One activity, however, is being discouraged this year. "Usually, we have a few [drinks], but the Holtze is discouraging us from having alcohol in the room," Moore says. Even so, there should be plenty to keep people occupied.
The most popular game is the Coin Toss, a twist on college drinking games based on popular shows like ER, Seinfeld and The Simpsons. Whenever Scully tells a lie, makes a call on her cell phone, screams for Mulder, does an autopsy or finds some green ooze in the middle of a forest, Moore says, partyers will toss coins into cans instead of taking swigs of beer or wine. The Fox Network has also donated T-shirts, original scripts from two X-Files shows -- including the episode "All Things," which was written and directed by Anderson -- and little flashlights that emit green lights. Moore is also trying to get a Scully Barbie, and has made a piñata in the shape of a UFO for X-philes to whack around later in the night.

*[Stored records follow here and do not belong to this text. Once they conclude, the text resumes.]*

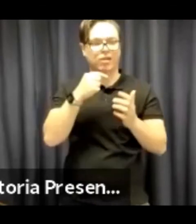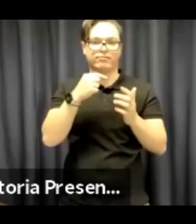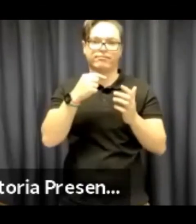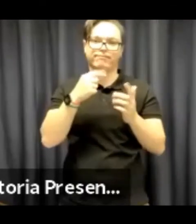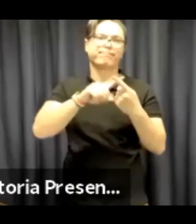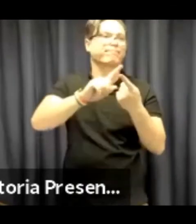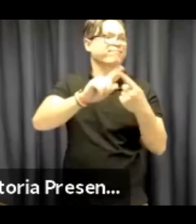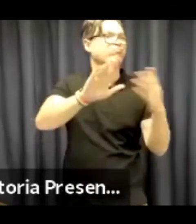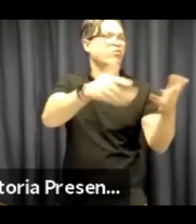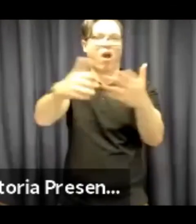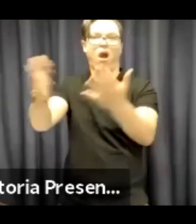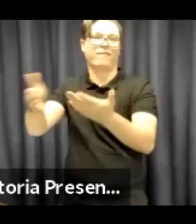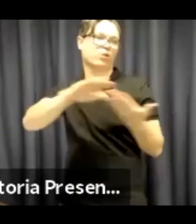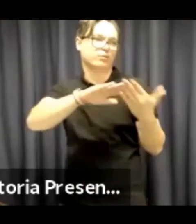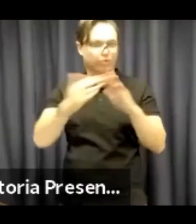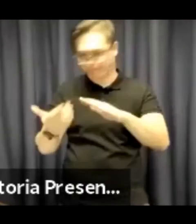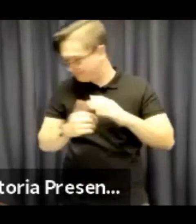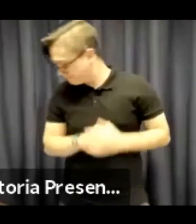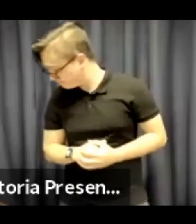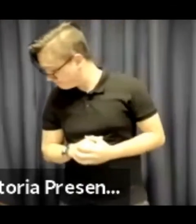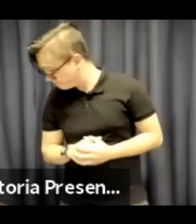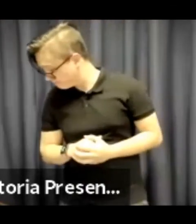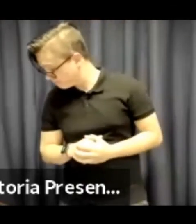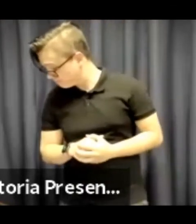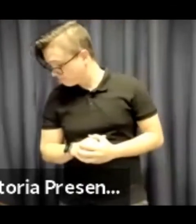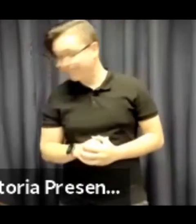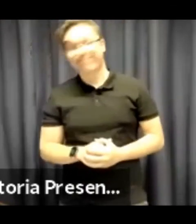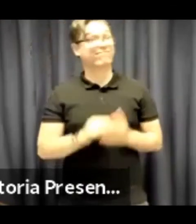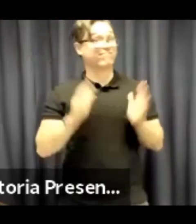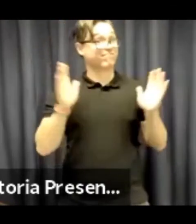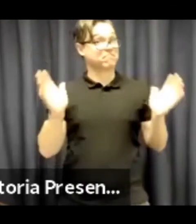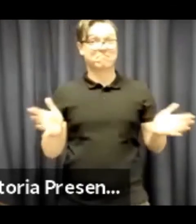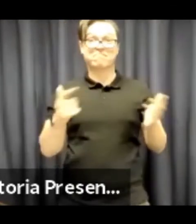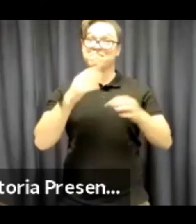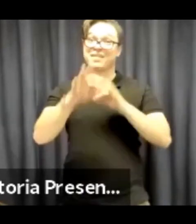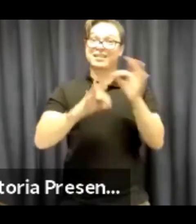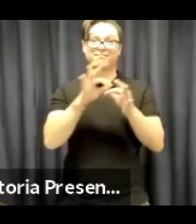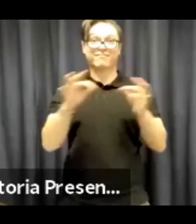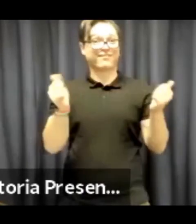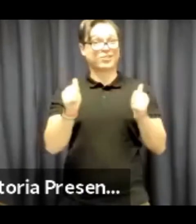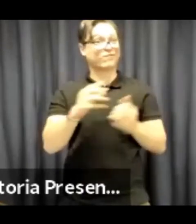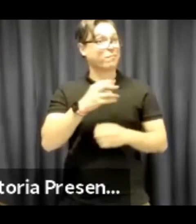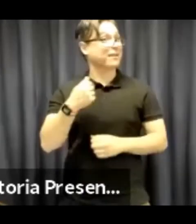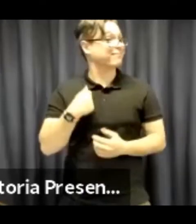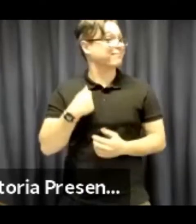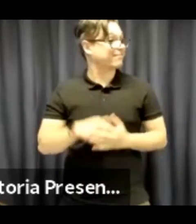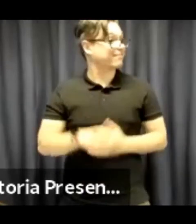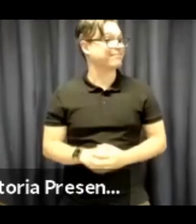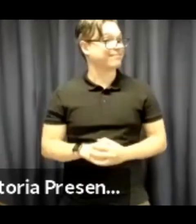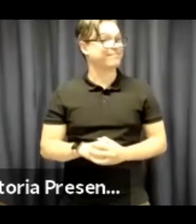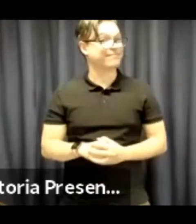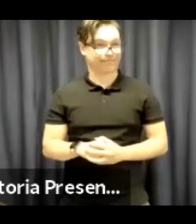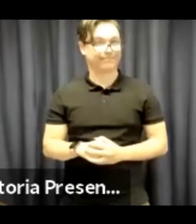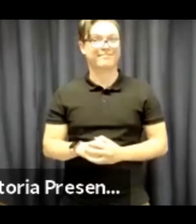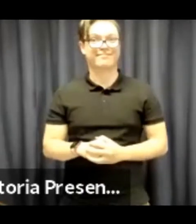seeking other funding opportunities and grants so we can continue to provide services services for the community. I think I'll wrap that up.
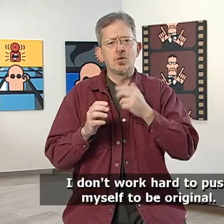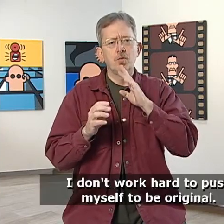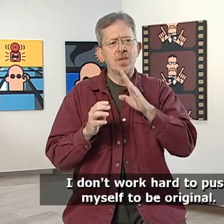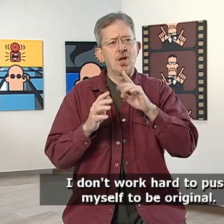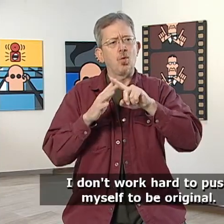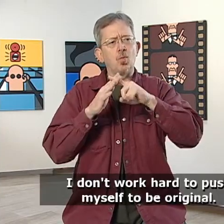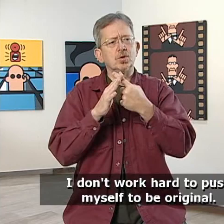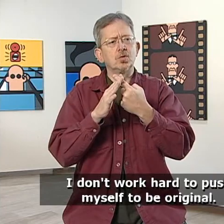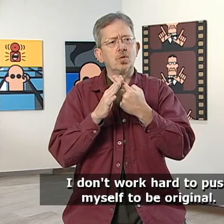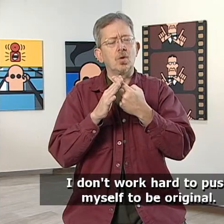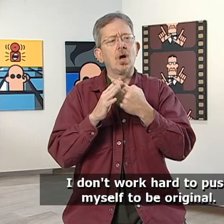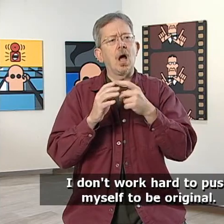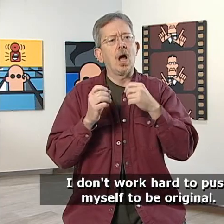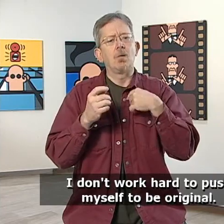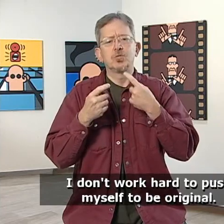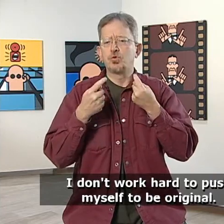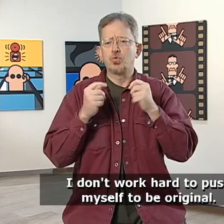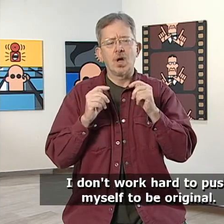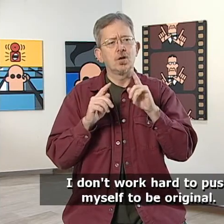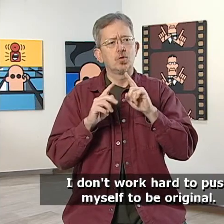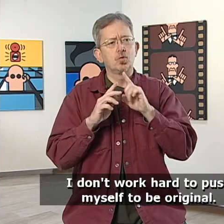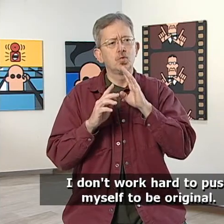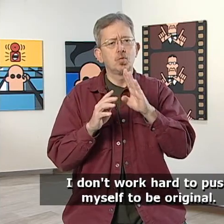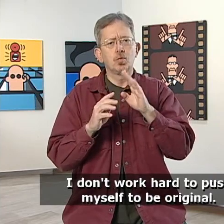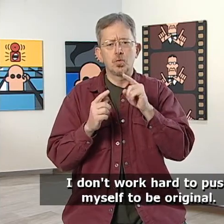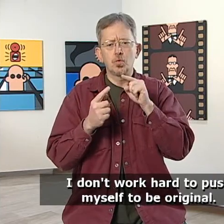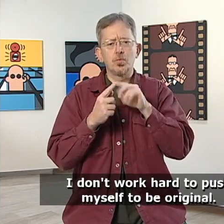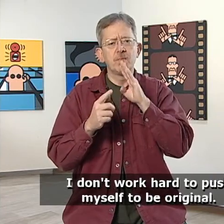I don't work hard to push myself to be original.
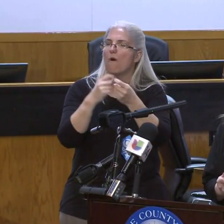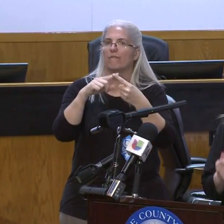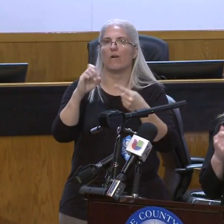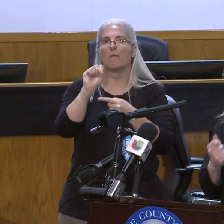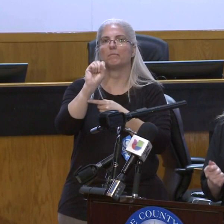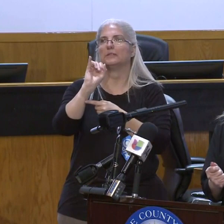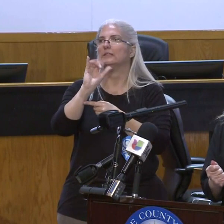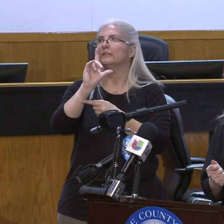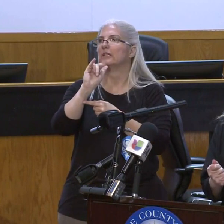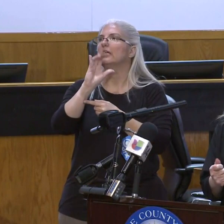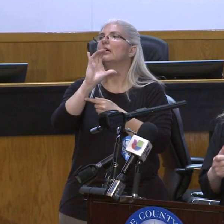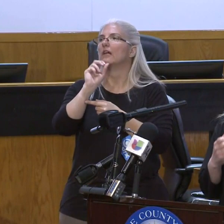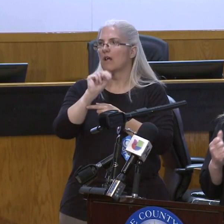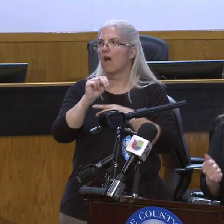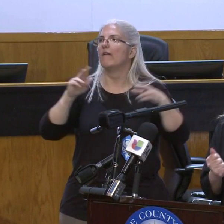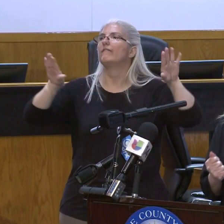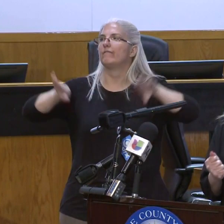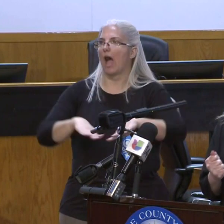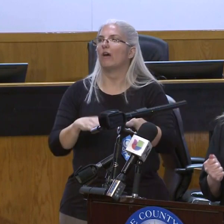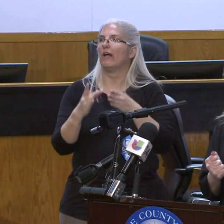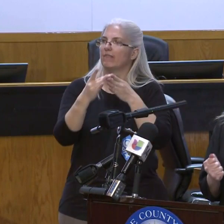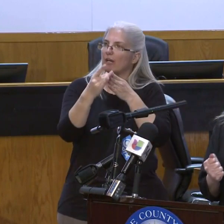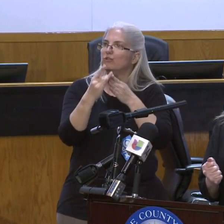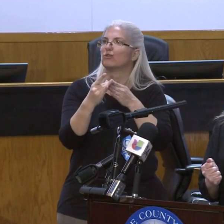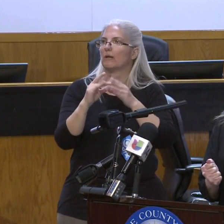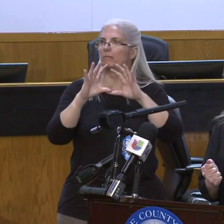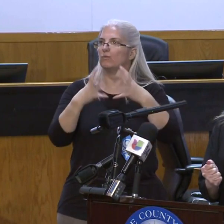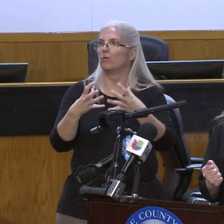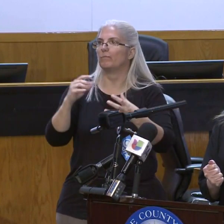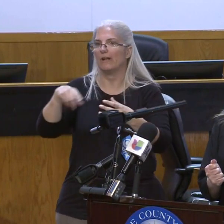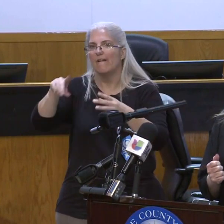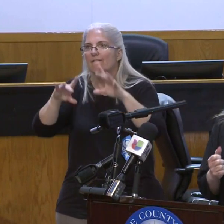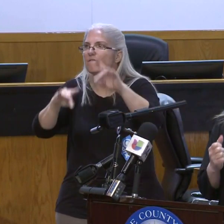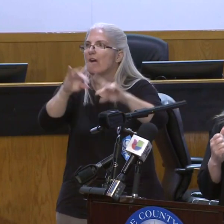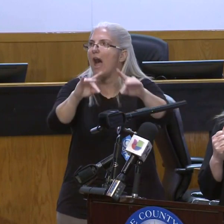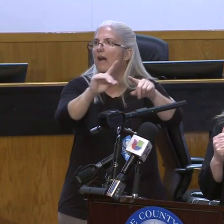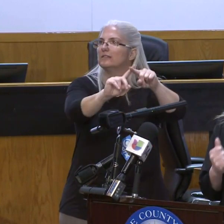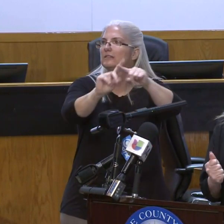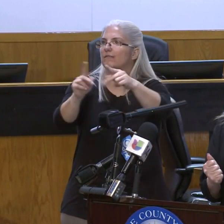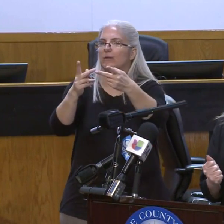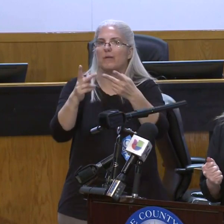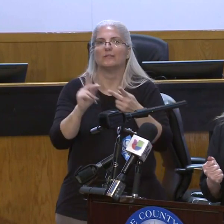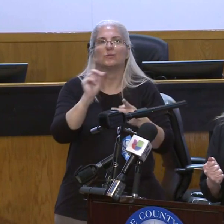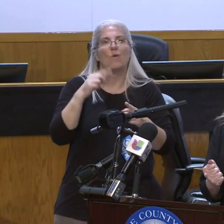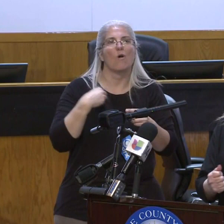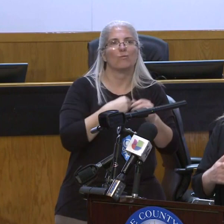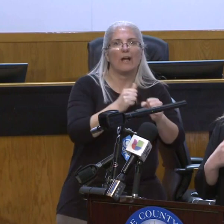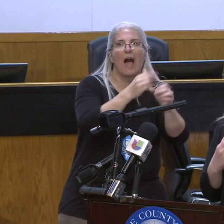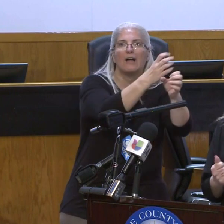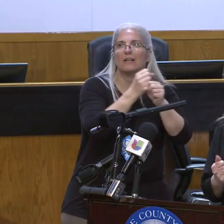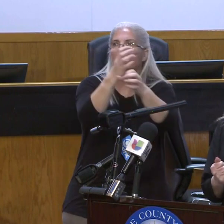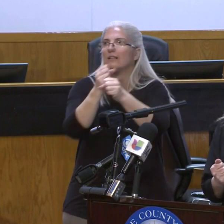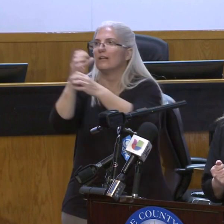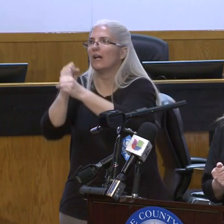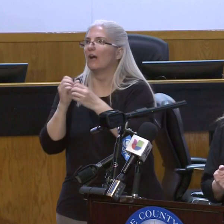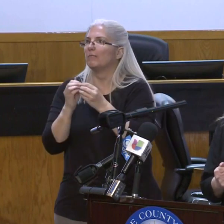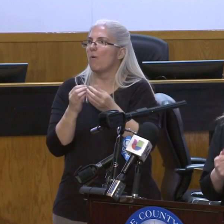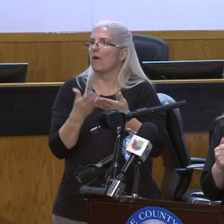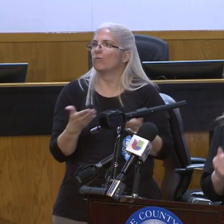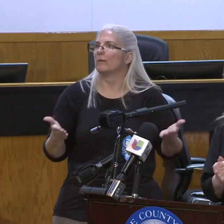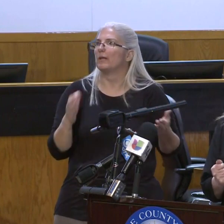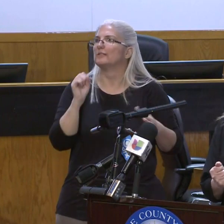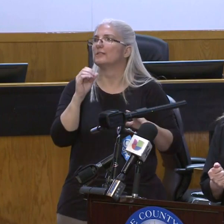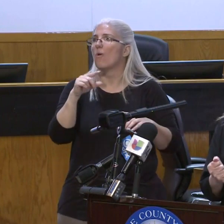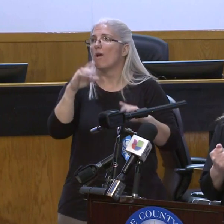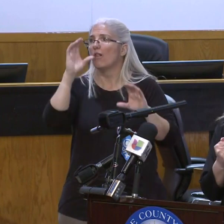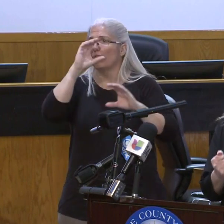locate places to buy ventilators or to buy other equipment that we think is important. So one thing I would say to all of you who are looking for a way to help,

Pizza is about as fancy as the food is expected to get, but most of the attendees are planning on bringing potluck dishes. So far, 28 people have RSVP'd. One is flying in from England, with another trekking in from New York City. "We are realistically hoping for forty people this year," Moore says.
Last year, OBBSE raised more than $13,000 in tax-deductible donations by holding marathons in all 23 cities where there are chapters. Although club members are soliciting sponsors to pledge money to each Scullyphile who attends the marathon, it's not necessary for all attendees to round up sponsors or donate, says Moore. "Attendance is free, but we encourage people to donate whatever they can. This is for fun, but there is a purpose behind it."